We can look at the correlation between the “true” and inferred mutation-escape values, \(\beta_{m,e}\), for the fit models. These mutation-escape values represent the extent to which mutations mediate escape from specific epitopes.
[4]:
all_corrs = pd.DataFrame({"epitope": [], "correlation (R^2)": [], "num_variants": []})
for n in library_sizes:
model = fit_models[f"noisy_[0.25, 1, 4]conc_3muts_{n}vars"]
mut_escape_pred = pd.read_csv("RBD_mut_escape_df.csv").merge(
(
model.mut_escape_df.assign(
epitope=lambda x: "class " + x["epitope"].astype(str)
).rename(columns={"escape": "predicted escape"})
),
on=["mutation", "epitope"],
validate="one_to_one",
)
corr = (
mut_escape_pred.groupby("epitope")
.apply(lambda x: x["escape"].corr(x["predicted escape"]) ** 2)
.rename("correlation (R^2)")
.reset_index()
)
all_corrs = pd.concat(
[all_corrs, corr.assign(num_variants=[str(n)] * len(corr.index))]
)
[5]:
# NBVAL_IGNORE_OUTPUT
base = (
alt.Chart(all_corrs)
.mark_point()
.encode(
alt.X("num_variants:Q"),
alt.Y("correlation (R^2):Q"),
alt.Color(
"epitope:N", scale=alt.Scale(range=["#0072B2", "#CC79A7", "#4C3549"])
),
tooltip=[
"num_variants",
alt.Tooltip("correlation (R^2)", format=".3f"),
"epitope",
],
)
)
base + base.transform_loess(
"num_variants", "correlation (R^2)", groupby=["epitope"]

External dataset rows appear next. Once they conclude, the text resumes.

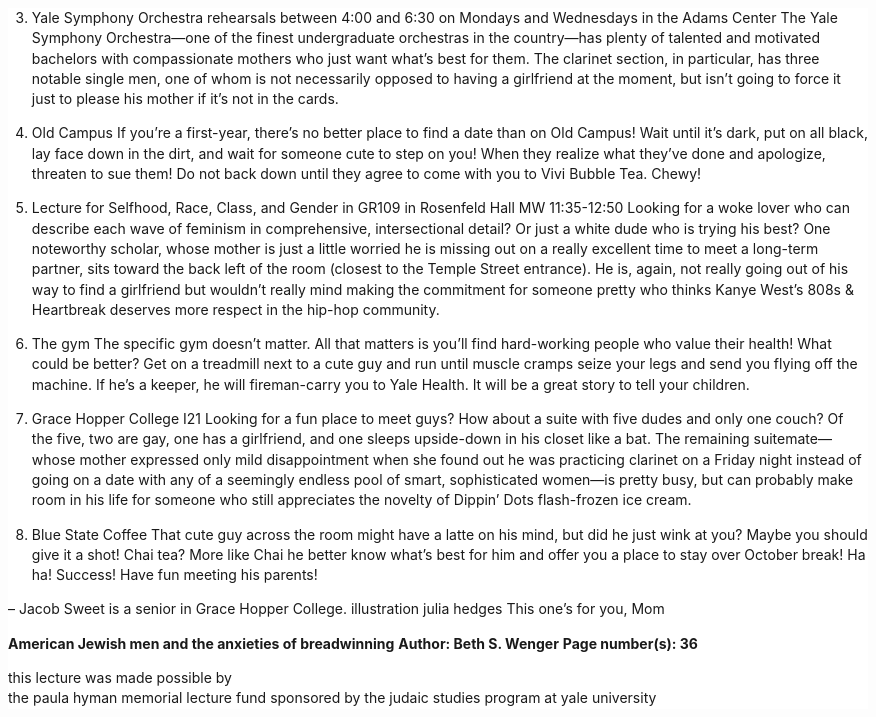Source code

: 3. Yale Symphony Orchestra rehearsals between 4:00 and 6:30 on Mondays and Wednesdays in the Adams Center
The Yale Symphony Orchestra—one of the finest undergraduate orchestras in the country—has plenty of talented and motivated bachelors with compassionate mothers who just want what’s best for them. The clarinet section, in particular, has three notable single men, one of whom is not necessarily opposed to having a girlfriend at the moment, but isn’t going to force it just to please his mother if it’s not in the cards.

4. Old Campus
If you’re a first-year, there’s no better place to find a date than on Old Campus! Wait until it’s dark, put on all black, lay face down in the dirt, and wait for someone cute to step on you! When they realize what they’ve done and apologize, threaten to sue them! Do not back down until they agree to come with you to Vivi Bubble Tea. Chewy!


5. Lecture for Selfhood, Race, Class, and Gender in GR109 in Rosenfeld Hall MW 11:35-12:50 
Looking for a woke lover who can describe each wave of feminism in comprehensive, intersectional detail? Or just a white dude who is trying his best? One noteworthy scholar, whose mother is just a little worried he is missing out on a really excellent time to meet a long-term partner, sits toward the back left of the room (closest to the Temple Street entrance). He is, again, not really going out of his way to find a girlfriend but wouldn’t really mind making the commitment for someone pretty who thinks Kanye West’s 808s & Heartbreak deserves more respect in the hip-hop community. 

6. The gym
The specific gym doesn’t matter. All that matters is you’ll find hard-working people who value their health! What could be better? Get on a treadmill next to a cute guy and run until muscle cramps seize your legs and send you flying off the machine. If he’s a keeper, he will fireman-carry you to Yale Health. It will be a great story to tell your children.  

7. Grace Hopper College I21
Looking for a fun place to meet guys? How about a suite with five dudes and only one couch? Of the five, two are gay, one has a girlfriend, and one sleeps upside-down in his closet like a bat. The remaining suitemate—whose mother expressed only mild disappointment when she found out he was practicing clarinet on a Friday night instead of going on a date with any of a seemingly endless pool of smart, sophisticated women—is pretty busy, but can probably make room in his life for someone who still appreciates the novelty of Dippin’ Dots flash-frozen ice cream. 

8. Blue State Coffee 
That cute guy across the room might have a latte on his mind, but did he just wink at you? Maybe you should give it a shot! Chai tea? More like Chai he better know what’s best for him and offer you a place to stay over October break! Ha ha! Success! Have fun meeting his parents!


– Jacob Sweet is a senior in Grace Hopper College.
illustration julia hedges
This one’s for you, Mom


**American Jewish men and the anxieties of breadwinning**
**Author: Beth S. Wenger**
**Page number(s): 36**

this lecture was made possible by  
the paula hyman memorial lecture fund
sponsored by the judaic studies program 
at yale university
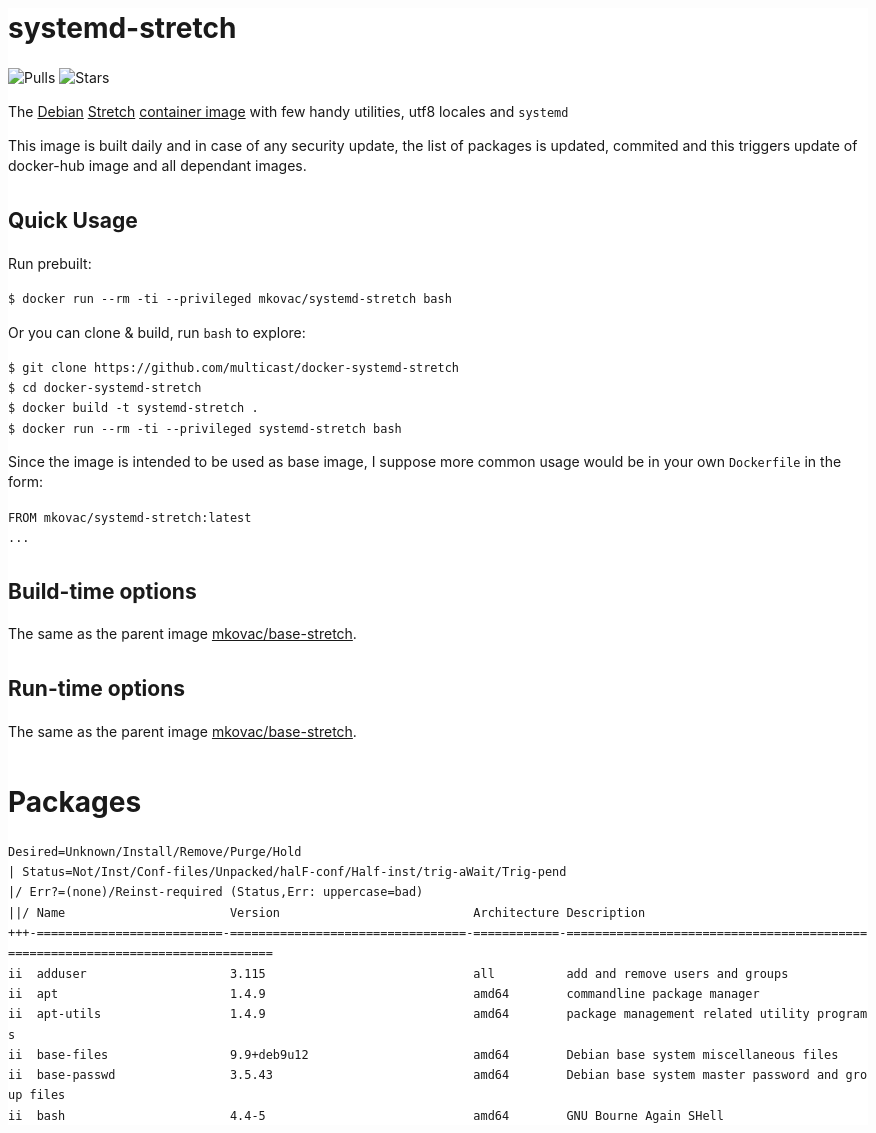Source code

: # systemd-stretch

![Pulls](https://img.shields.io/docker/pulls/mkovac/systemd-stretch.svg)
![Stars](https://img.shields.io/docker/stars/mkovac/systemd-stretch.svg)

The [Debian](https://debian.org/) [Stretch](https://wiki.debian.org/DebianStretch)
[container image](https://hub.docker.com/r/mkovac/systemd-stretch/) with few handy
utilities, utf8 locales and `systemd`

This image is built daily and in case of any security update, the list of
packages is updated, commited and this triggers update of docker-hub image
and all dependant images.

## Quick Usage

Run prebuilt:

    $ docker run --rm -ti --privileged mkovac/systemd-stretch bash

Or you can clone & build, run `bash` to explore:

    $ git clone https://github.com/multicast/docker-systemd-stretch
    $ cd docker-systemd-stretch
    $ docker build -t systemd-stretch .
    $ docker run --rm -ti --privileged systemd-stretch bash

Since the image is intended to be used as base image, I suppose more common usage would be in your own `Dockerfile` in the form:

    FROM mkovac/systemd-stretch:latest
    ...

## Build-time options

The same as the parent image [mkovac/base-stretch](https://hub.docker.com/r/mkovac/stretch/).

## Run-time options

The same as the parent image [mkovac/base-stretch](https://hub.docker.com/r/mkovac/stretch/).

# Packages

    Desired=Unknown/Install/Remove/Purge/Hold
    | Status=Not/Inst/Conf-files/Unpacked/halF-conf/Half-inst/trig-aWait/Trig-pend
    |/ Err?=(none)/Reinst-required (Status,Err: uppercase=bad)
    ||/ Name                       Version                           Architecture Description
    +++-==========================-=================================-============-===============================================================================
    ii  adduser                    3.115                             all          add and remove users and groups
    ii  apt                        1.4.9                             amd64        commandline package manager
    ii  apt-utils                  1.4.9                             amd64        package management related utility programs
    ii  base-files                 9.9+deb9u12                       amd64        Debian base system miscellaneous files
    ii  base-passwd                3.5.43                            amd64        Debian base system master password and group files
    ii  bash                       4.4-5                             amd64        GNU Bourne Again SHell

).mark_line(size=2.5).properties(title="inferred vs. true mutation escape values")
/home/tyu2/.local/lib/python3.8/site-packages/altair/utils/core.py:317: FutureWarning: iteritems is deprecated and will be removed in a future version. Use .items instead.
for col_name, dtype in df.dtypes.iteritems():
[5]:
Additionally, we’ll look at the correlation between “true” and predicted IC90’s for each of the fit models. To do this, we’ll predict the IC90’s of variants in a separate library with a with a different (higher) mutation rate. We therefore read in the “exact” simulated data from a library containing variants with an average of four mutations per gene.
[6]:
exact_data = (
pd.read_csv("RBD_variants_escape_exact.csv", na_filter=None)

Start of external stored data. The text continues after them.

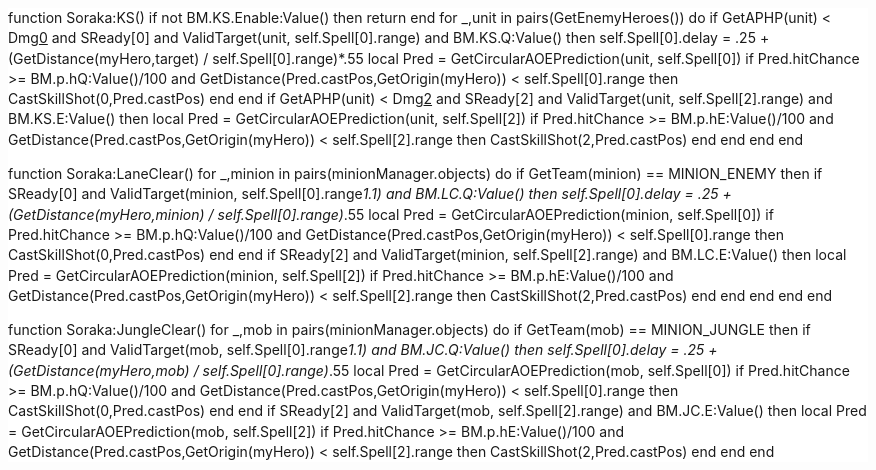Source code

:function Soraka:KS()
	if not BM.KS.Enable:Value() then return end
	for _,unit in pairs(GetEnemyHeroes()) do
		if GetAPHP(unit) < Dmg[0](unit) and SReady[0] and ValidTarget(unit, self.Spell[0].range) and BM.KS.Q:Value() then
			self.Spell[0].delay = .25 + (GetDistance(myHero,target) / self.Spell[0].range)*.55
			local Pred = GetCircularAOEPrediction(unit, self.Spell[0])
			if Pred.hitChance >= BM.p.hQ:Value()/100 and GetDistance(Pred.castPos,GetOrigin(myHero)) < self.Spell[0].range then
				CastSkillShot(0,Pred.castPos)
			end
		end
		if GetAPHP(unit) < Dmg[2](unit) and SReady[2] and ValidTarget(unit, self.Spell[2].range) and BM.KS.E:Value() then
			local Pred = GetCircularAOEPrediction(unit, self.Spell[2])
			if Pred.hitChance >= BM.p.hE:Value()/100 and GetDistance(Pred.castPos,GetOrigin(myHero)) < self.Spell[2].range then
				CastSkillShot(2,Pred.castPos)
			end
		end
	end
end

function Soraka:LaneClear()
	for _,minion in pairs(minionManager.objects) do
		if GetTeam(minion) == MINION_ENEMY then
			if SReady[0] and ValidTarget(minion, self.Spell[0].range*1.1) and BM.LC.Q:Value() then
				self.Spell[0].delay = .25 + (GetDistance(myHero,minion) / self.Spell[0].range)*.55
				local Pred = GetCircularAOEPrediction(minion, self.Spell[0])
				if Pred.hitChance >= BM.p.hQ:Value()/100 and GetDistance(Pred.castPos,GetOrigin(myHero)) < self.Spell[0].range then
					CastSkillShot(0,Pred.castPos)
				end
			end
			if SReady[2] and ValidTarget(minion, self.Spell[2].range) and BM.LC.E:Value() then
				local Pred = GetCircularAOEPrediction(minion, self.Spell[2])
				if Pred.hitChance >= BM.p.hE:Value()/100 and GetDistance(Pred.castPos,GetOrigin(myHero)) < self.Spell[2].range then
					CastSkillShot(2,Pred.castPos)
				end
			end
		end
	end
end

function Soraka:JungleClear()
	for _,mob in pairs(minionManager.objects) do
		if GetTeam(mob) == MINION_JUNGLE then
			if SReady[0] and ValidTarget(mob, self.Spell[0].range*1.1) and BM.JC.Q:Value() then
				self.Spell[0].delay = .25 + (GetDistance(myHero,mob) / self.Spell[0].range)*.55
				local Pred = GetCircularAOEPrediction(mob, self.Spell[0])
				if Pred.hitChance >= BM.p.hQ:Value()/100 and GetDistance(Pred.castPos,GetOrigin(myHero)) < self.Spell[0].range then
					CastSkillShot(0,Pred.castPos)
				end
			end
			if SReady[2] and ValidTarget(mob, self.Spell[2].range) and BM.JC.E:Value() then
				local Pred = GetCircularAOEPrediction(mob, self.Spell[2])
				if Pred.hitChance >= BM.p.hE:Value()/100 and GetDistance(Pred.castPos,GetOrigin(myHero)) < self.Spell[2].range then
					CastSkillShot(2,Pred.castPos)
				end
			end
		end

.query('library == "avg4muts"')
.query("concentration in [1]")
.reset_index(drop=True)
)
We’ll make the comparison on a log scale, and clip IC90s at values >50 as that is likely to be way outside the dynamic range given the concentrations used.
[7]:
ic90_corrs = pd.DataFrame({"correlation (R^2)": [], "num_variants": []})
max_ic90 = 50
for n in library_sizes:
model = fit_models[f"noisy_[0.25, 1, 4]conc_3muts_{n}vars"]
ic90s = (
exact_data[["aa_substitutions", "IC90"]]
.assign(IC90=lambda x: x["IC90"].clip(upper=max_ic90))
.drop_duplicates()
)
ic90s = model.filter_variants_by_seen_muts(ic90s)
ic90s = model.icXX(ic90s, x=0.9, col="predicted_IC90", max_c=max_ic90)
ic90s = ic90s.assign(
log_IC90=lambda x: np.log10(x["IC90"]),
predicted_log_IC90=lambda x: np.log10(x["predicted_IC90"]),
)
corr = ic90s["log_IC90"].corr(ic90s["predicted_log_IC90"]) ** 2
ic90_corrs = pd.concat(
[
ic90_corrs,
pd.DataFrame({"correlation (R^2)": corr, "num_variants": [str(n)]}),
]
)
[8]:
# NBVAL_IGNORE_OUTPUT
base = (
alt.Chart(ic90_corrs)
.mark_point()
.encode(
alt.X("num_variants:Q"),
alt.Y("correlation (R^2):Q"),
tooltip=["num_variants", alt.Tooltip("correlation (R^2)", format=".3f")],
)
)
base + base.transform_loess("num_variants", "correlation (R^2)").mark_line(
size=2.5
).properties(title="predicted vs. true IC90")
/home/tyu2/.local/lib/python3.8/site-packages/altair/utils/core.py:317: FutureWarning: iteritems is deprecated and will be removed in a future version. Use .items instead.
for col_name, dtype in df.dtypes.iteritems():
[8]:
Summary¶
Library size is an important factor. Having greater than 20,000 (functional) multiply-mutated variants led to stronger inference of the true mutation-escape values at each epitope, particularly the subdominant epitopes.